電子版お薬手帳については事務局の資料に注文をつけた。「お薬手帳は医療機関でも患者さんから提示されている。その点は事務局も理解していると思う。しかし、今回の資料は薬局だけで情報共有を完結させるという印象を与えている。今後の資料提示には配慮して頂ければ」と述べた。
薬剤師会・有澤氏「オンライン資格確認はお薬手帳と組み合わせて活用」
日本薬剤師会常務理事の有澤賢二氏はオンライン資格確認について、「薬剤情報や特定の特定健診との情報が閲覧でき診療や服薬指導に活用できる重要な機能を有している。これらの機能をしっかりと活用していくためにはまず現場での運用が進み定着していくことが重要だ。オンライン資格確認のデータはレセプトデータを用いており、タイムラグが発生する。また自由診療や労災、OTC医薬品については反映されていないものもある。引き続きお薬手帳の活用と上手く組み合わせてより効果的な服薬指導を実施していくものと考える」と述べた。
電子処方箋については、「うまく活用していくことでより質の高い医療サービスの提供につながっていく。本格運用はこれからで、基本的には全ての医療機関・薬局が活用していることで本来機能を発揮するシステムだ。医療機関や薬局の体制整備の推進が重要。国民への周知や個人情報などのセキュリティ問題、リアルタイムの情報更新など、さまざまな課題がある。予定通り運用開始ができるようしっかり課題解決をした上で進めていただきたい。本格運用が延期になるなど現場が振り回されないよう、ある程度の余裕を持って進めていく視点も重要だ。そのためには国と関係団体等の連携をより密に進めていくことが重要と考えており、我々も体制整備や課題解決に向けて対応していく所存だ」とした。

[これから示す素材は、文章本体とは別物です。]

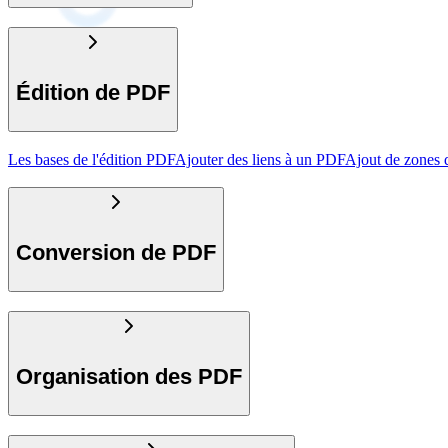
Édition de PDF
Les bases de l'édition PDF
Ajouter des liens à un PDF
Ajout de zones 
Conversion de PDF
Organisation des PDF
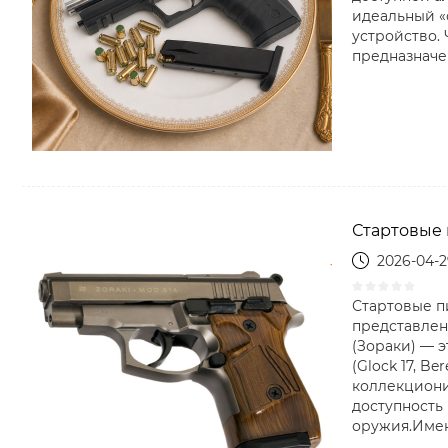
идеальный «с
устройство. 
предназначен
Стартовые п
2026-04-
Стартовые пи
представлена
(Зораки) — 
(Glock 17, B
коллекционир
доступность
оружия.Имен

電子版お薬手帳の論点については、「利用したい方が利用できる環境整備が重要。薬局での導入は引き続き進めていく。電子より紙のお薬手帳の方が利便性が高い場合もある。諸問題については引き続き検討が必要だ」とした。
健保連「オンライン資格確認の診療報酬上の評価には反対」
全国健康保険協会(協会けんぽ)理事長の安藤伸樹氏はオンライン資格確認や電子処方箋について、「現在の医療機関等における導入状況を見ると患者側がマイナンバーカードを保険証として利用しようとしても実際に医療機関等においては利用できないことが多い状況だ。このような状況では利用がなかなか進まないのではないか。医療保険部会の方でも申し上げているが、オンライン資格確認や電子処方箋については新たな機能であるとか情報が追加されるたびに費用負担のあり方を議論するのではなく、まず厚労省に総合的な今後の将来的な全体像を示してもらい活用の場面、ユースケースを整理し役割や受益等を踏まえて企業負担のあり方を議論すべきだ」とした。

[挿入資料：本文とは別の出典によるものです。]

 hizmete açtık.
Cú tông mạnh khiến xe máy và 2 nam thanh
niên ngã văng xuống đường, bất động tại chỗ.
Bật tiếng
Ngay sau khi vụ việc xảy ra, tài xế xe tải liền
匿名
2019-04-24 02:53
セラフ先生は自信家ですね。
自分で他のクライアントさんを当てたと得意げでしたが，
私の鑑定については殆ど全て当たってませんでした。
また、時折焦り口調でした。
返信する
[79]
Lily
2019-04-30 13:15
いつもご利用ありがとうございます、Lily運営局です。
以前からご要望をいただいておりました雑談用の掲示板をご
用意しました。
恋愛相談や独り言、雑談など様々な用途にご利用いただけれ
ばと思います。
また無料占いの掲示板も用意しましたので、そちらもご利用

電子版お薬手帳については、「診療報酬の話ではないが、データの標準化や総合活用といった取り組みを進めることにより、利用者や医療機関等において実効的に活用できるツールとしてしていくことが重要だ」とした。
健康保険組合連合会(健保連)理事の松本真人氏は、オンライン資格確認に関して早期の実装を要請するとともに、電子版お薬手帳に関しては「現場においてぜひ活用いただきたい」とした。一方、診療側からオンライン資格確認導入に際して診療報酬による対応を求める意見があったことに関しては、「オンライン資格確認、電子処方箋のいずれも保険者も基盤システムの構築に費用面も含めて協力している。お互いにそれぞれの立場で対応することであり、診療報酬で評価することには反対させていただく」と述べた。

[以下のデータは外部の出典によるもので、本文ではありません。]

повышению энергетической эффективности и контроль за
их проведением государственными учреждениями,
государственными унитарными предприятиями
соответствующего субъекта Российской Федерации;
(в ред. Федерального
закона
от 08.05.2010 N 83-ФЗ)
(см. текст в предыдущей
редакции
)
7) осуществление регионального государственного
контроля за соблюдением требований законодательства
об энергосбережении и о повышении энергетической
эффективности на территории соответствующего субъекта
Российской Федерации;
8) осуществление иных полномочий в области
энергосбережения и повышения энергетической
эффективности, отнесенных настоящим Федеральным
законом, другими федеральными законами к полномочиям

日本労働組合総連合会(連合)・総合政策推進局長の佐保昌一氏は、「オンライン資格確認については運用開始施設が8.8%とまだまだ広まっていない。医療機関・患者双方の利便性、負担軽減が考えられるため早期に準備完了、運用開始できるよう厚生労働省としても取り組みをいただきたい。マイナポータルでの薬剤情報の一覧は本人同意が前提であるため、患者の心情への配慮も必要である。電子処方箋については運用開始後にシステムエラー等で影響が生じさせないように2023年の運用までにしっかりとした準備が必要。電子版お薬手帳は利用者の1人として利便性を感じている。普及することで電子処方箋の活用といった用途の広がりが期待できる」とした。